The branching path system adds a welcome layer of strategy. Instead of blindly moving from one arena to another, you choose where to go based on the materials and upgrades you need most. It gives the game a satisfying sense of risk versus reward. Do you chase rare upgrade parts through a heavily defended district, or play it safe and take the easier bounty?

Boss fights deserve special praise. Easy Trigger clearly understands that memorable bosses need more than giant health bars. Sammy Sixfingers, a rockstar psychopath wielding an electrified guitar, feels ripped straight from an old grindhouse movie. Another standout battle features a monstrous bouncer crawling across ceilings while hurling debris across the arena. These encounters are chaotic, creative, and gloriously over-the-top. Even when the game stumbles, it does so with style.

Graphics & Sound

Visually, HUNTDOWN: OVERTIME is stunning. The pixel art borders on obsessive. Every alleyway drips with grime and atmosphere. Character animations are packed with detail, from shell casings skittering across the floor to the brutal recoil of heavy weapons. Explosions bloom with gorgeous lighting effects that make the world feel both retro and modern.
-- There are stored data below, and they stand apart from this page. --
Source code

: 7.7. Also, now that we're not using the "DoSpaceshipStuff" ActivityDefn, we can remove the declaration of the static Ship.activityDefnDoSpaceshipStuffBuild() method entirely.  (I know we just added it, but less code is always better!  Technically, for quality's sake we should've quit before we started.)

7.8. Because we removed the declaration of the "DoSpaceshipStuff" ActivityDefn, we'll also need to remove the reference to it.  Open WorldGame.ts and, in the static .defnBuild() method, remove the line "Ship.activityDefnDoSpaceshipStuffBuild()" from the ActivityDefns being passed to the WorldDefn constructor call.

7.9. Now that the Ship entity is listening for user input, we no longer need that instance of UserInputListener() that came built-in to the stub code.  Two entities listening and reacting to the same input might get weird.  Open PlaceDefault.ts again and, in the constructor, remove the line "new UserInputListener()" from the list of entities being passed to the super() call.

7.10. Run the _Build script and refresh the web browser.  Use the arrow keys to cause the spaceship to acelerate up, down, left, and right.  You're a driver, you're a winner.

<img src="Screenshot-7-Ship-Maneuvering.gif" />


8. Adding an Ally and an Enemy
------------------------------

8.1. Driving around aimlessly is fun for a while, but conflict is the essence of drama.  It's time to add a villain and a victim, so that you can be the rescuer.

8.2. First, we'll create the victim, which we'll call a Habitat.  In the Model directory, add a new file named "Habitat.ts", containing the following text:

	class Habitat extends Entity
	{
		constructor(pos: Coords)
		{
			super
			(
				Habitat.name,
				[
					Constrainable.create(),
Importantly, the game never falls into the trap of using pixel art as a nostalgic shortcut. There is craftsmanship here. The environments feel handcrafted rather than procedurally assembled, and every district has its own visual identity.

The soundtrack absolutely rips. Synth-heavy combat music pulses through firefights with relentless energy, while quieter moments lean into eerie ambience and low industrial drones. Combined with the crunchy sound effects, the audio design gives every battle enormous impact. Shotguns thunder. Revolvers bark. Metal limbs crunch against concrete in ways that are deeply satisfying.

There’s also a surprising amount of humour buried beneath the violence. Much like the original game, OVERTIME understands that ridiculous action becomes even more entertaining when played completely straight.

Story & Atmosphere

While the narrative mostly takes a backseat to the action, the prequel framing works well. Watching Sawyer slowly sacrifice more of his humanity in exchange for survival adds an undercurrent of tragedy beneath all the explosions and bravado. Each resurrection pushes him further from being a man and closer to becoming a weapon.

The game doesn’t hammer that message home with endless cutscenes or exposition dumps. Instead, it lets the atmosphere speak for itself. The world feels exhausted. Everyone is trying to survive one more day while corporations profit from endless violence. Sawyer simply happens to be better at surviving than most. There’s something refreshingly honest about that.

Final Verdict

HUNTDOWN: OVERTIME successfully transforms a beloved arcade shooter into a brutal, stylish roguelite without losing the identity that made the original so memorable. The combat is sharp, the world is dripping with personality, and the progression system creates a dangerously addictive gameplay loop.

Yes, the Early Access balancing still needs work. The opening grind can feel punishing, and some upgrade paths clearly outshine others. But even in its unfinished state, OVERTIME already feels more polished and confident than many fully released action games. More importantly, it has soul. This is a game made by developers who clearly love grimy action cinema, oversized explosions, and old-school arcade chaos. Every firefight feels handcrafted to make you grin like a teenager sneaking an R-rated VHS into the house after midnight. Honestly, that energy is hard to resist.